GREENFIELDBOYCE: These days, though, we can do way better than count off minutes or even seconds. Since the 1960s, official timekeeping has been based on the natural oscillations of atoms. And so-called atomic clocks just continue to improve. A few years ago, a team unveiled a clock that would neither gain nor lose one second in about 3.7 billion years. You'd think that would be good enough, but physicist Jun Ye says no, it's not. He works at the National Institute of Standards and Technology. This week, he and his colleagues published a report in Nature that describes an even more precise clock - one that would neither gain nor lose a second in five billion years.

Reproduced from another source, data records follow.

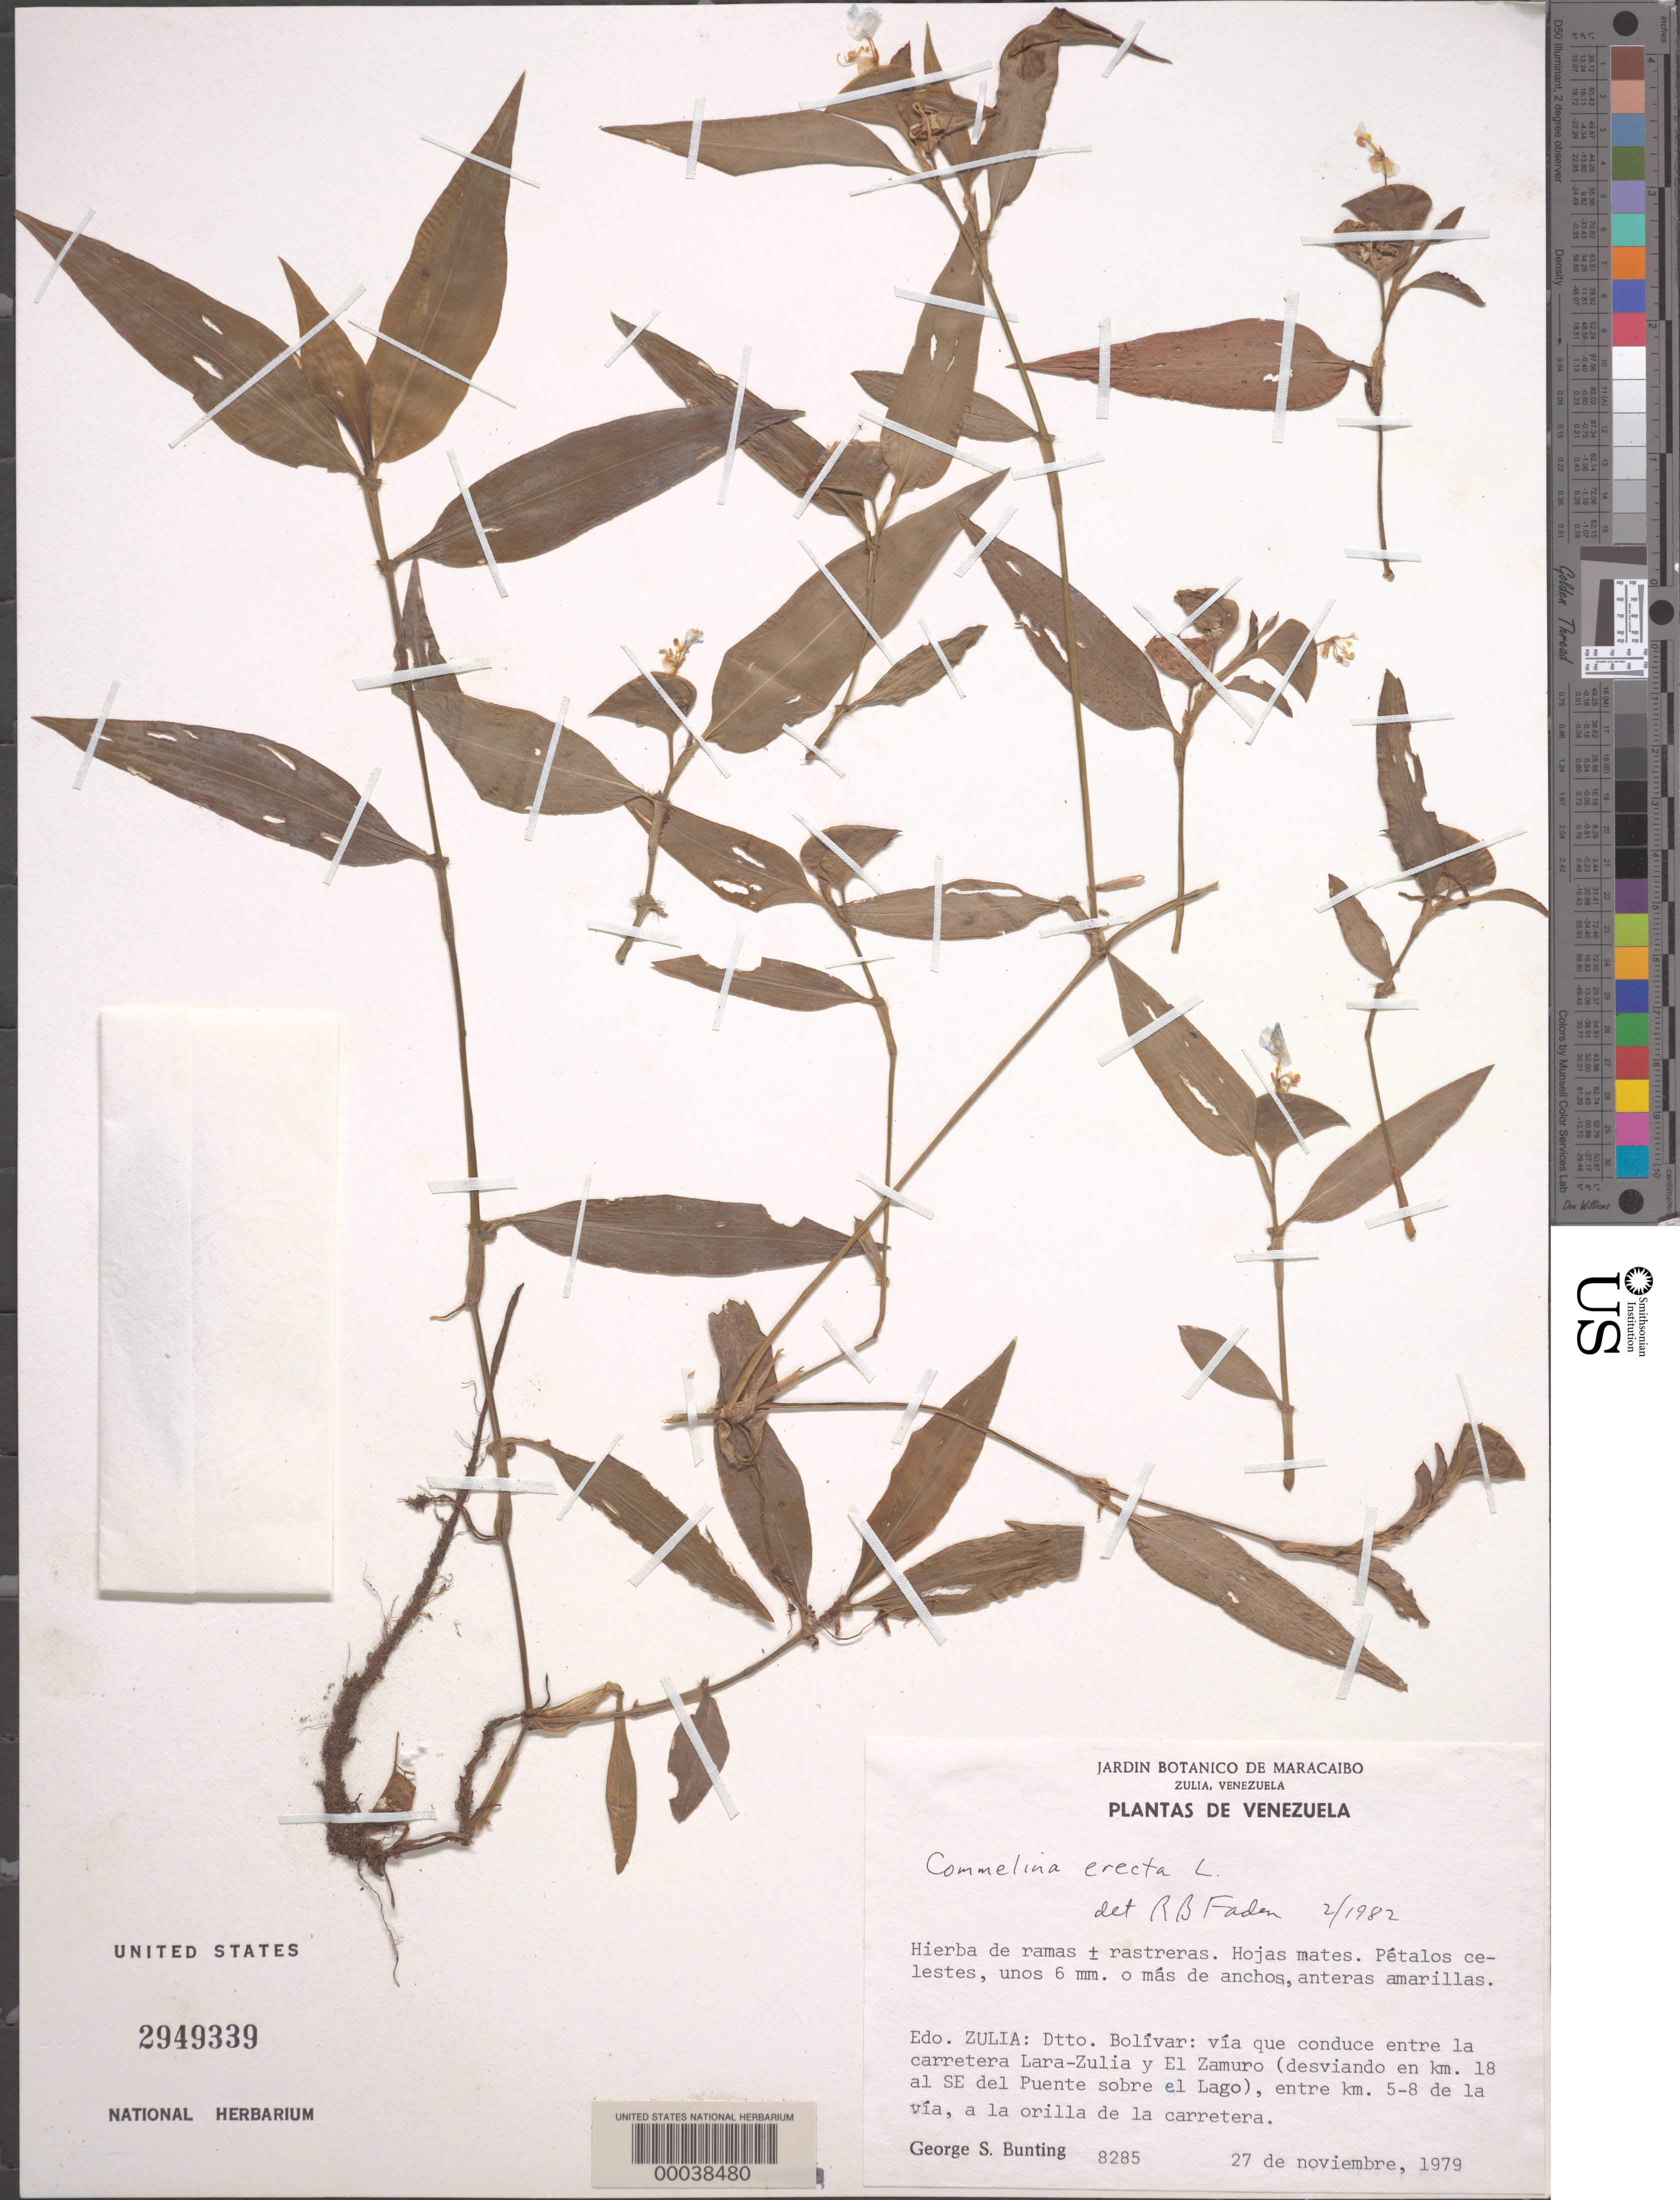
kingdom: Plantae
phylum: Tracheophyta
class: Liliopsida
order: Commelinales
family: Commelinaceae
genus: Commelina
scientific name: Commelina erecta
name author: L.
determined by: Faden, Robert B., (US), Smithsonian Institution - National Museum of Natural History (UNITED STATES)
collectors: G. S. Bunting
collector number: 8285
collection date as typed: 27 Nov 1979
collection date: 1979-11-27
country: Venezuela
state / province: Zulia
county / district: Simón Bolívar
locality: Road between lara-zulia and el zamuro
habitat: Roadside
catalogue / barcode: US 2949339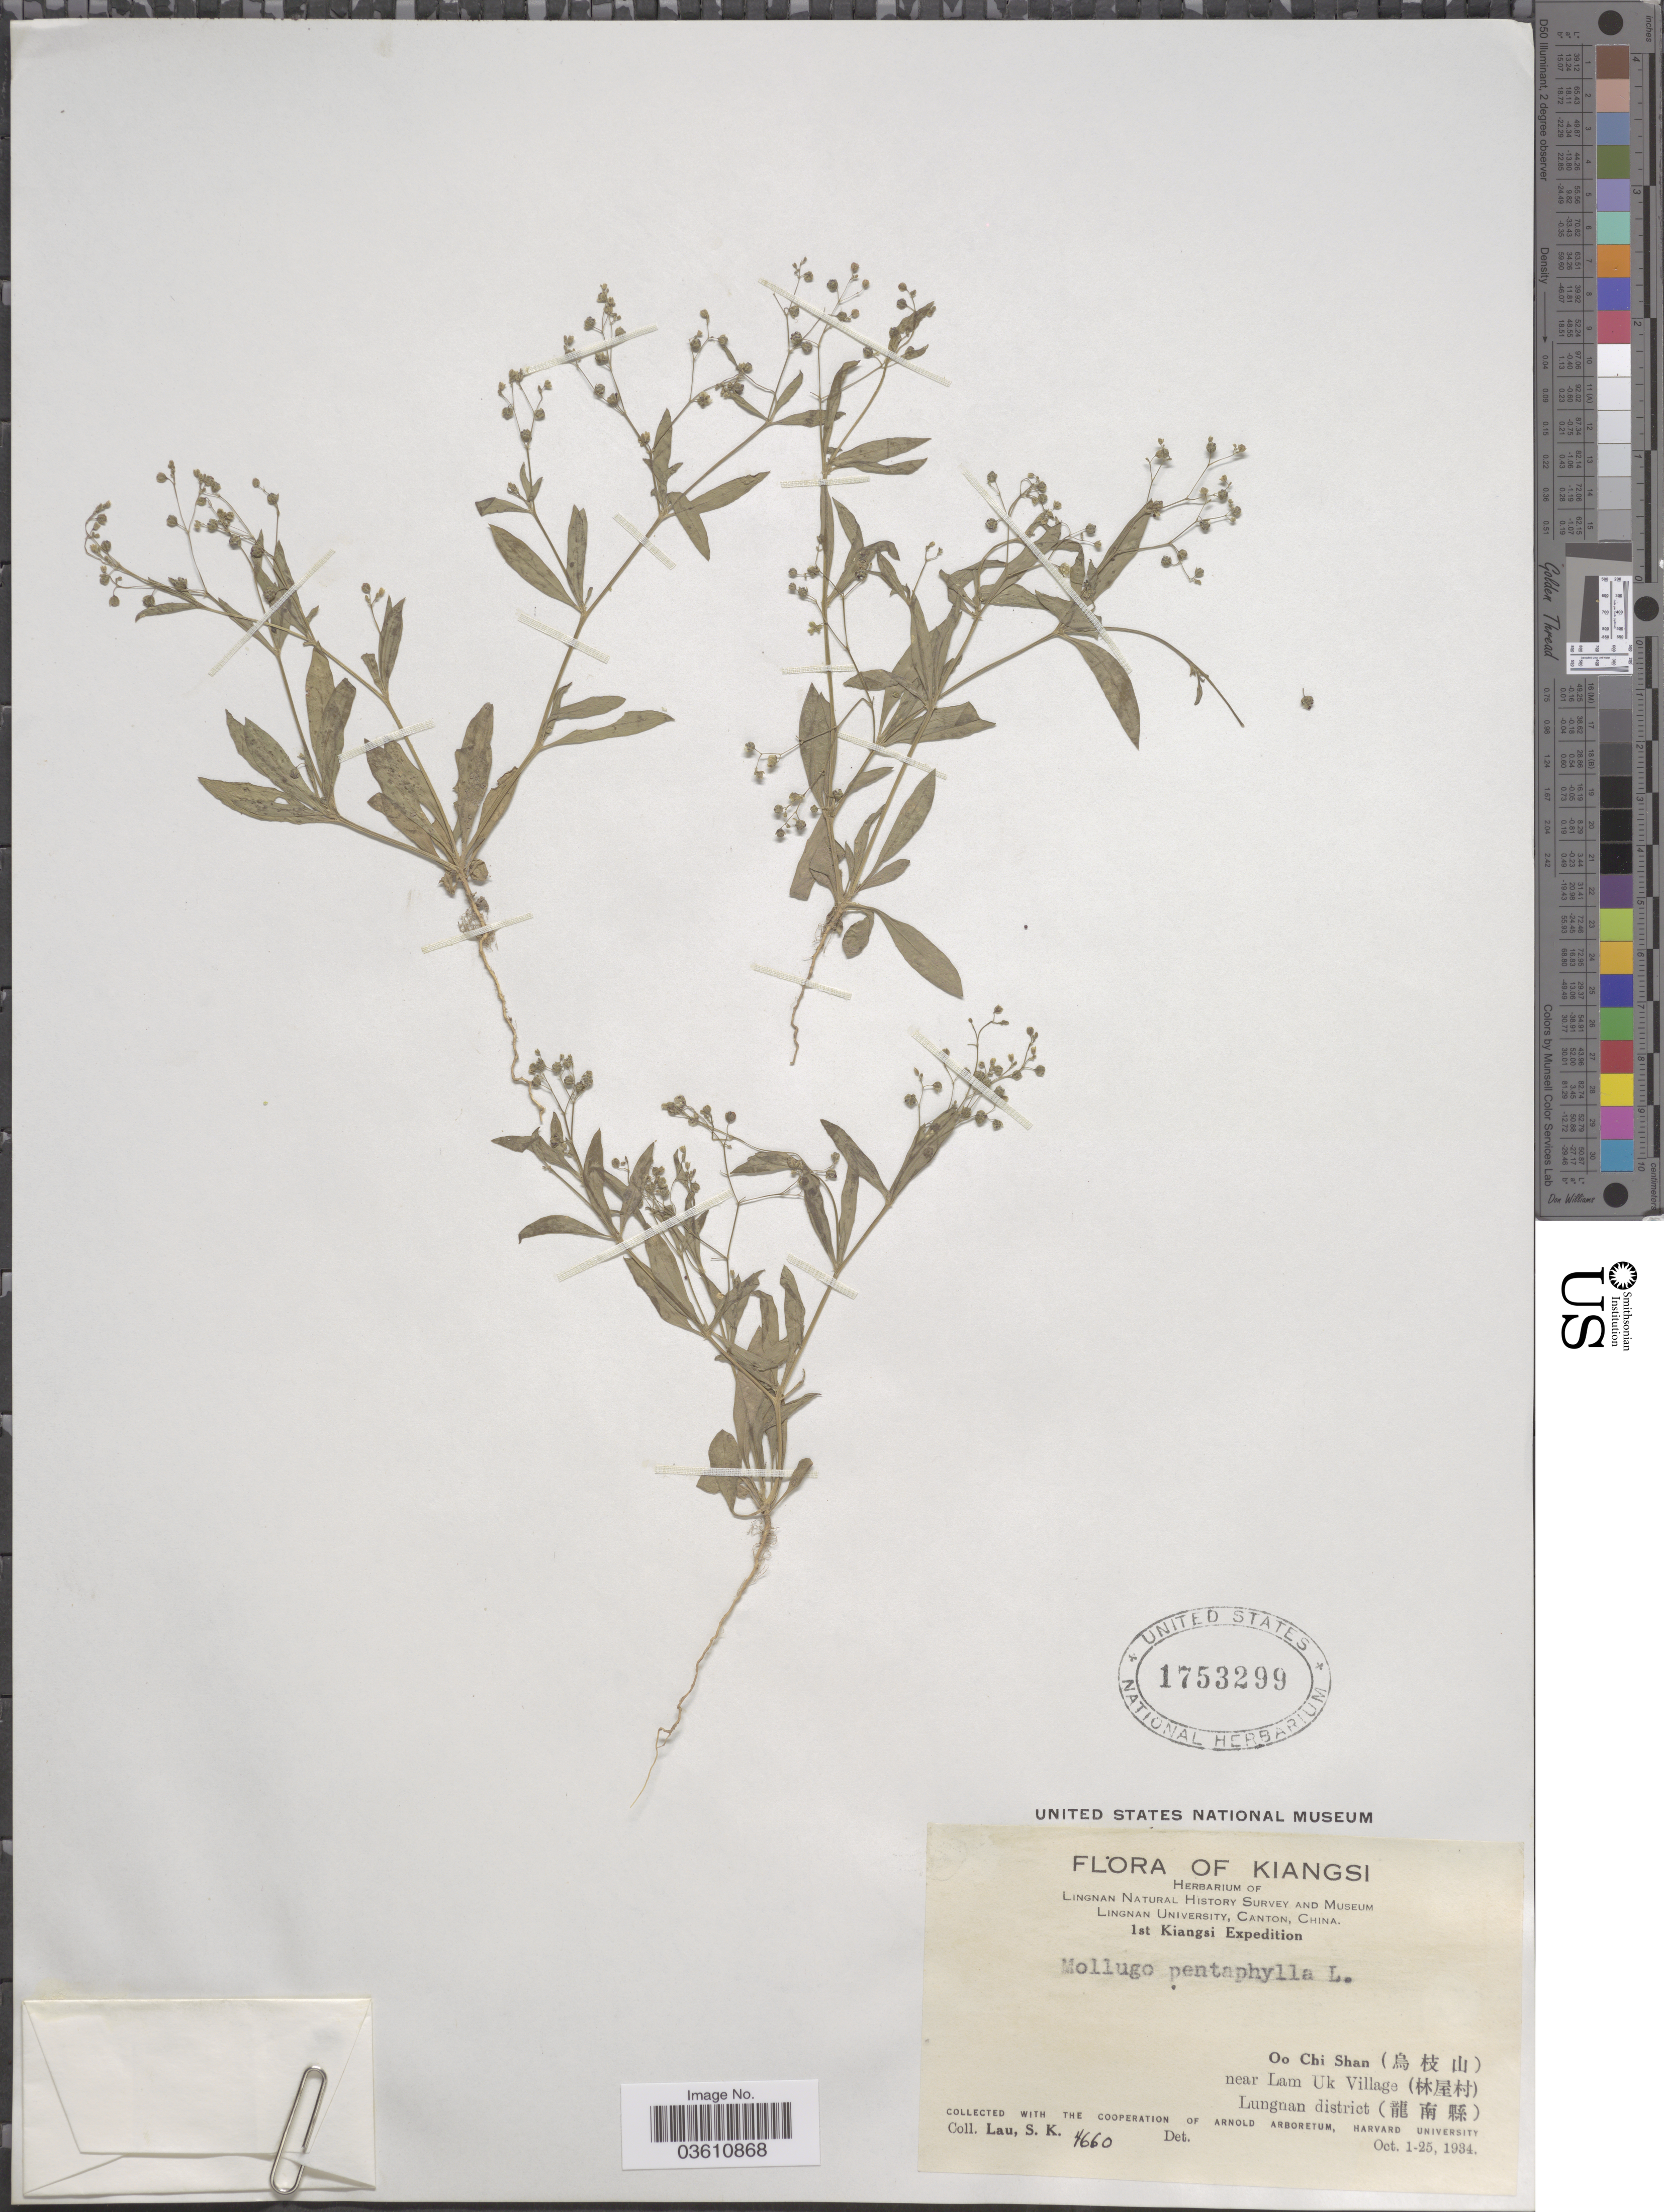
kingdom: Plantae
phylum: Tracheophyta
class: Magnoliopsida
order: Caryophyllales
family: Molluginaceae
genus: Trigastrotheca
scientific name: Trigastrotheca pentaphylla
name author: (L.) Thulin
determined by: Strong, Mark T., (BOT), Smithsonian Institution - National Museum of Natural History (UNITED STATES)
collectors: S. K. Lau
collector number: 4660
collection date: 1934-10-01/1934-10-25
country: China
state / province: Jiangxi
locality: Kiangsi Oo Chi Shan (X). near Lam Uk Village (X) Lungnan district (X).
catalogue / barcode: US 1753299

JUN YE: Many people would say, well, one second in five billion years - how is that going to impact our life? It's not. It's going to be irrelevant to what we are doing in daily life or in the society. Well, that's actually not true.

GREENFIELDBOYCE: He says all kinds of technology we depend on - computer networks, GPS systems - is only possible because of the precision timekeeping of atomic clocks, even though the first atomic clock makers could not have predicted where their inventions would lead.

YE: Nobody would have imagined everybody can have a cell phone and know exactly where you are.

GREENFIELDBOYCE: His team's new clock is the most precise and stable in the world. It uses laser light to trap a few thousand atoms of a metallic element called strontium. Scientists can detect the oscillations or ticks of these atoms - 430 trillion per second. The team already has upgrades in mind to improve the clock's performance. Ye says maybe they'll be able to build a clock that is accurate to one second in 50 billion years or even way better than that.

YE: Where does it end? Does nature place a fundamental limit of how good you can keep up, you know, you can keep the time? And as far I can tell at the moment, I don't see the limit.

GREENFIELDBOYCE: He says future super clocks could help scientists explore the bizarre quantum world or probe the space-time fabric of the universe. He says imagine a network of immensely powerful clocks distributed around the Earth. If a black hole explodes in a distant galaxy...

YE: ...there will space-time ripples - they'll call it gravitational waves - will propagate. And we can actually just listen to the clock and they would know the heartbeat of the universe.